Being female. Because women are more prone to thyroid disorders, they're also more likely to develop goiters.
Your age. Goiters are more common after age 40.
Medical history. A personal or family history of autoimmune disease increases your risk.
Pregnancy and menopause. For reasons that aren't entirely clear, thyroid problems are more likely to occur during pregnancy and menopause.
Certain medications. Some medical treatments, including the heart drug amiodarone (Cordarone, Pacerone, others) and the psychiatric drug lithium (Lithobid, others), increase your risk.
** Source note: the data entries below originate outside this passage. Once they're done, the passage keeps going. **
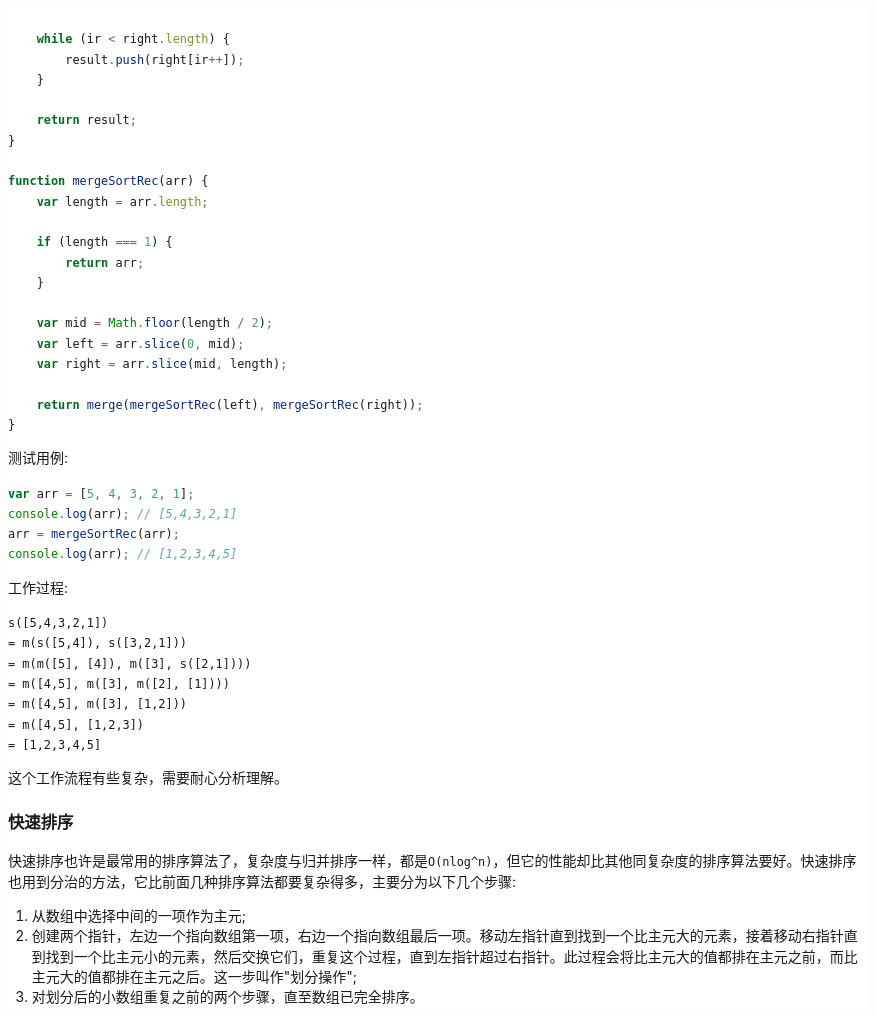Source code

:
 ```js

    while (ir < right.length) {
        result.push(right[ir++]);
    }

    return result;
}

function mergeSortRec(arr) {
    var length = arr.length;

    if (length === 1) {
        return arr;
    }

    var mid = Math.floor(length / 2);
    var left = arr.slice(0, mid);
    var right = arr.slice(mid, length);

    return merge(mergeSortRec(left), mergeSortRec(right));
}
```

测试用例:

```js
var arr = [5, 4, 3, 2, 1];
console.log(arr); // [5,4,3,2,1]
arr = mergeSortRec(arr);
console.log(arr); // [1,2,3,4,5]
```

工作过程:

```
s([5,4,3,2,1])
= m(s([5,4]), s([3,2,1]))
= m(m([5], [4]), m([3], s([2,1])))
= m([4,5], m([3], m([2], [1])))
= m([4,5], m([3], [1,2]))
= m([4,5], [1,2,3])
= [1,2,3,4,5]
```

这个工作流程有些复杂，需要耐心分析理解。

### <a name="href1-5">快速排序</a> ###

快速排序也许是最常用的排序算法了，复杂度与归并排序一样，都是`O(nlog^n)`，但它的性能却比其他同复杂度的排序算法要好。快速排序也用到分治的方法，它比前面几种排序算法都要复杂得多，主要分为以下几个步骤:

1. 从数组中选择中间的一项作为主元;
2. 创建两个指针，左边一个指向数组第一项，右边一个指向数组最后一项。移动左指针直到找到一个比主元大的元素，接着移动右指针直到找到一个比主元小的元素，然后交换它们，重复这个过程，直到左指针超过右指针。此过程会将比主元大的值都排在主元之前，而比主元大的值都排在主元之后。这一步叫作"划分操作";
3. 对划分后的小数组重复之前的两个步骤，直至数组已完全排序。
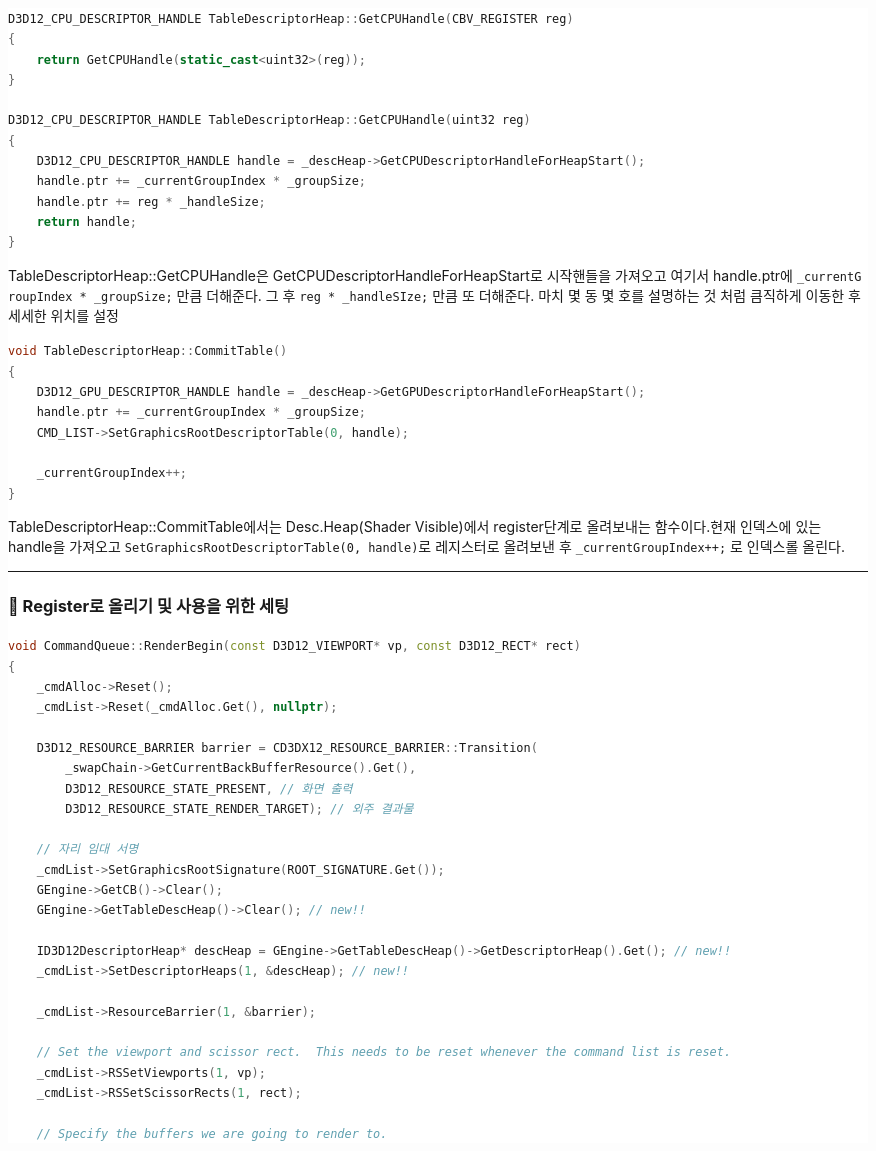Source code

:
 ```cpp
D3D12_CPU_DESCRIPTOR_HANDLE TableDescriptorHeap::GetCPUHandle(CBV_REGISTER reg)
{
	return GetCPUHandle(static_cast<uint32>(reg));
}

D3D12_CPU_DESCRIPTOR_HANDLE TableDescriptorHeap::GetCPUHandle(uint32 reg)
{
	D3D12_CPU_DESCRIPTOR_HANDLE handle = _descHeap->GetCPUDescriptorHandleForHeapStart();
	handle.ptr += _currentGroupIndex * _groupSize;
	handle.ptr += reg * _handleSize;
	return handle;
}
```

TableDescriptorHeap::GetCPUHandle은 GetCPUDescriptorHandleForHeapStart로 시작핸들을 가져오고 여기서 handle.ptr에 `_currentGroupIndex * _groupSize;` 만큼 더해준다. 그 후 `reg * _handleSIze;` 만큼 또 더해준다. 마치 몇 동 몇 호를 설명하는 것 처럼 큼직하게 이동한 후 세세한 위치를 설정

```cpp
void TableDescriptorHeap::CommitTable()
{
	D3D12_GPU_DESCRIPTOR_HANDLE handle = _descHeap->GetGPUDescriptorHandleForHeapStart();
	handle.ptr += _currentGroupIndex * _groupSize;
	CMD_LIST->SetGraphicsRootDescriptorTable(0, handle);

	_currentGroupIndex++;
}
```

TableDescriptorHeap::CommitTable에서는 Desc.Heap(Shader Visible)에서 register단계로 올려보내는 함수이다.현재 인덱스에 있는 handle을 가져오고 `SetGraphicsRootDescriptorTable(0, handle)`로 레지스터로 올려보낸 후 `_currentGroupIndex++;` 로 인덱스롤 올린다.

---

### 🚀 Register로 올리기 및 사용을 위한 세팅

```cpp
void CommandQueue::RenderBegin(const D3D12_VIEWPORT* vp, const D3D12_RECT* rect)
{
	_cmdAlloc->Reset();
	_cmdList->Reset(_cmdAlloc.Get(), nullptr);

	D3D12_RESOURCE_BARRIER barrier = CD3DX12_RESOURCE_BARRIER::Transition(
		_swapChain->GetCurrentBackBufferResource().Get(),
		D3D12_RESOURCE_STATE_PRESENT, // 화면 출력
		D3D12_RESOURCE_STATE_RENDER_TARGET); // 외주 결과물

	// 자리 임대 서명
	_cmdList->SetGraphicsRootSignature(ROOT_SIGNATURE.Get());
	GEngine->GetCB()->Clear();
	GEngine->GetTableDescHeap()->Clear(); // new!!

	ID3D12DescriptorHeap* descHeap = GEngine->GetTableDescHeap()->GetDescriptorHeap().Get(); // new!!
	_cmdList->SetDescriptorHeaps(1, &descHeap); // new!!

	_cmdList->ResourceBarrier(1, &barrier);

	// Set the viewport and scissor rect.  This needs to be reset whenever the command list is reset.
	_cmdList->RSSetViewports(1, vp);
	_cmdList->RSSetScissorRects(1, rect);

	// Specify the buffers we are going to render to.
```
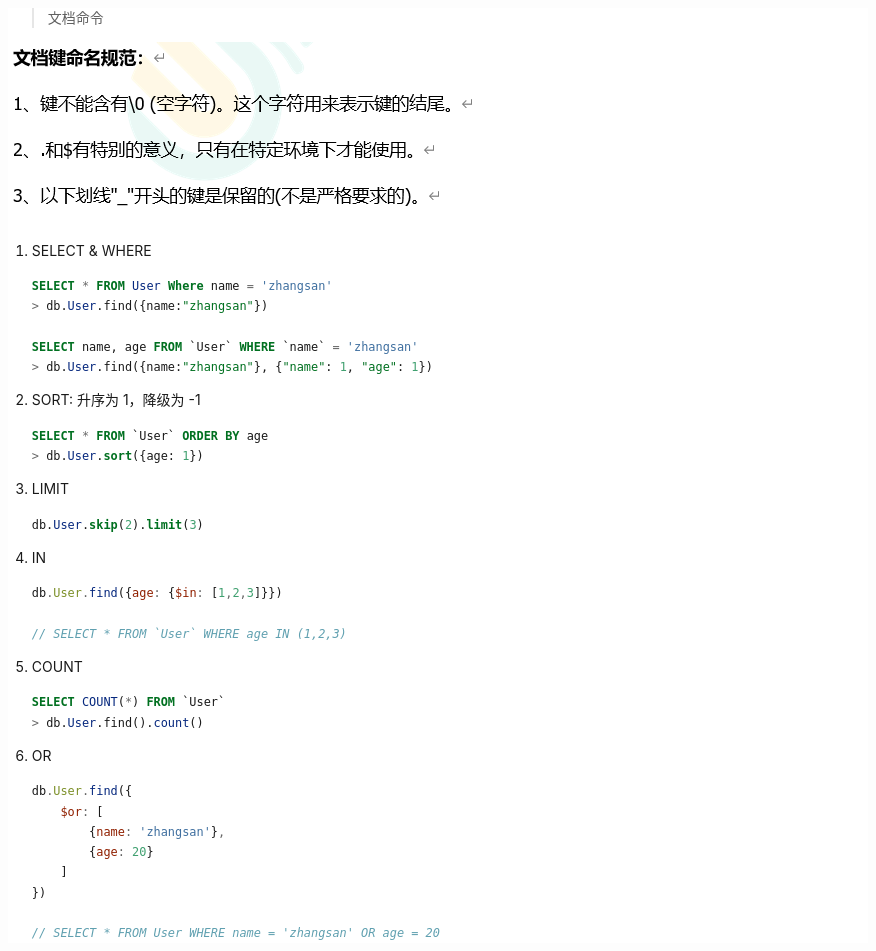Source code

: > 文档命令

![image-20211123191834299](README.assets/image-20211123191834299.png)

1. SELECT & WHERE

   ```sql
   SELECT * FROM User Where name = 'zhangsan'
   > db.User.find({name:"zhangsan"})
   
   SELECT name, age FROM `User` WHERE `name` = 'zhangsan'
   > db.User.find({name:"zhangsan"}, {"name": 1, "age": 1})
   ```

2. SORT: 升序为 1，降级为 -1

   ```sql
   SELECT * FROM `User` ORDER BY age
   > db.User.sort({age: 1})
   ```

3. LIMIT

   ```sql
   db.User.skip(2).limit(3)
   ```

4. IN

   ```javascript
   db.User.find({age: {$in: [1,2,3]}})
   
   // SELECT * FROM `User` WHERE age IN (1,2,3)
   ```

5. COUNT

   ```sql
   SELECT COUNT(*) FROM `User`
   > db.User.find().count()
   ```

6. OR

   ```javascript
   db.User.find({
       $or: [
           {name: 'zhangsan'},
           {age: 20}
       ]
   })
   
   // SELECT * FROM User WHERE name = 'zhangsan' OR age = 20
   ```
Radiation exposure. Your risk increases if you've had radiation treatments to your neck or chest area or you've been exposed to radiation in a nuclear facility, test or accident.
Small goiters that don't cause physical or cosmetic problems aren't a concern. But large goiters can make it hard to breathe or swallow and can cause a cough and hoarseness.
Goiters that result from other conditions, such as hypothyroidism or hyperthyroidism, can be associated with a number of symptoms, ranging from fatigue and weight gain to unintended weight loss, irritability and trouble sleeping.
Goiter treatment depends on the size of the goiter, your signs and symptoms, and the underlying cause. Your doctor may recommend:
Observation. If your goiter is small and doesn't cause problems, and your thyroid is functioning normally, your doctor may suggest a wait-and-see approach.
Medications. If you have hypothyroidism, thyroid hormone replacement with levothyroxine (Levoxyl, Synthroid, Tirosint) will resolve the symptoms of hypothyroidism as well as slow the release of thyroid-stimulating hormone from your pituitary gland, often decreasing the size of the goiter.
Surgery. Removing all or part of your thyroid gland (total or partial thyroidectomy) is an option if you have a large goiter that is uncomfortable or causes difficulty breathing or swallowing, or in some cases, if you have a nodular goiter causing hyperthyroidism.
Radioactive iodine. In some cases, radioactive iodine is used to treat an overactive thyroid gland. The radioactive iodine is taken orally and reaches your thyroid gland through your bloodstream, destroying thyroid cells. The treatment results in diminished size of the goiter, but eventually may also cause an underactive thyroid gland.